Russia is again a country in turmoil easily surpassing the “partial mobilization” of September 21 last year. Its citizens can take little comfort from a speech to the nation rushed out by Putin this morning. Awash with platitudes about “protecting our state and our people from traitors” it offered little in the way of practical measures. Though his comment “I am confident we shall prevail and become even stronger” may provoke bitter laughter in some quarters, the promise that “decisive actions will be taken to normalize the situation in Rostov” can only, in light of the chaos and violence of the last eighteen months, fill the city with dread. Putin has inevitably been blindsided, and past “decisive actions” taken to liberate the hostages in Moscow’s Dubrovka siege of 2002 or the schoolchildren of Beslan in 2004 (not to mention more recent actions in Donbas) have been an appalling debacle, killing as many innocent victims as their assailants.

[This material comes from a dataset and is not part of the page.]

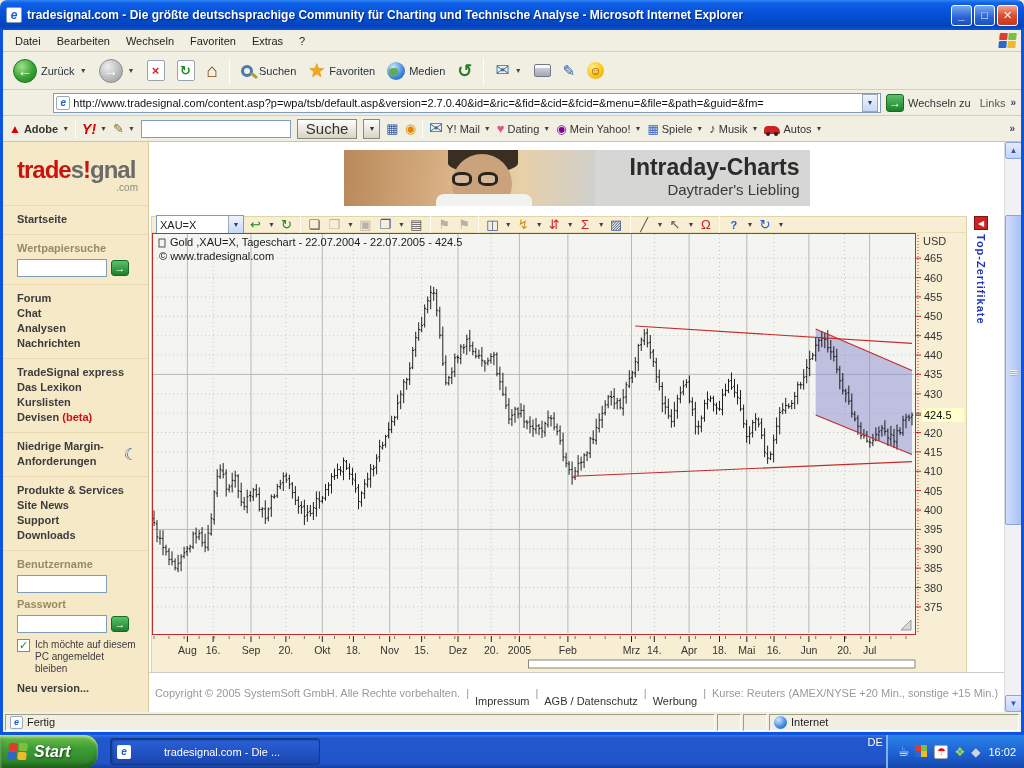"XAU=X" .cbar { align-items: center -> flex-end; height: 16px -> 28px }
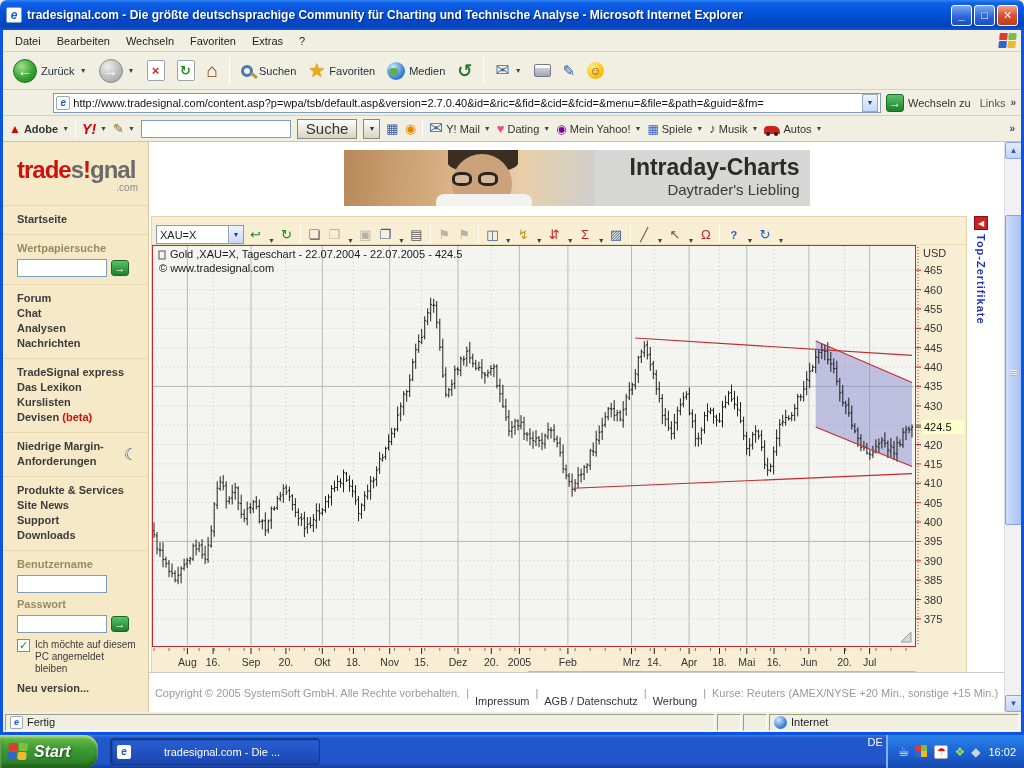"Start" .startlbl { font-weight: bold -> normal }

Meanwhile Rostovites are on tenterhooks to see what the next week will bring. This is day one of the occupation, and it’s set to get a lot worse. Unless they wish to be attacked by the Russian military across the border in Ukraine, the Wagner Group must remain there. Whether or not there are armed clashes on the streets of Rostov, plundering by Prigozhin’s merry band of renegades — convicted murderers, thieves and rapists among them — is liable to begin in a few days’ time. As for events outside the city, one can expect the remainder to continue their march towards Moscow. “Half the army is ours,” Prigozhin has crowed, and very possibly he’s right. Though as a Russian friend remarked grimly, the country’s immediate destiny lies with that other half, whose future sympathies, alignments and fatefully “decisive actions” can only be guessed at.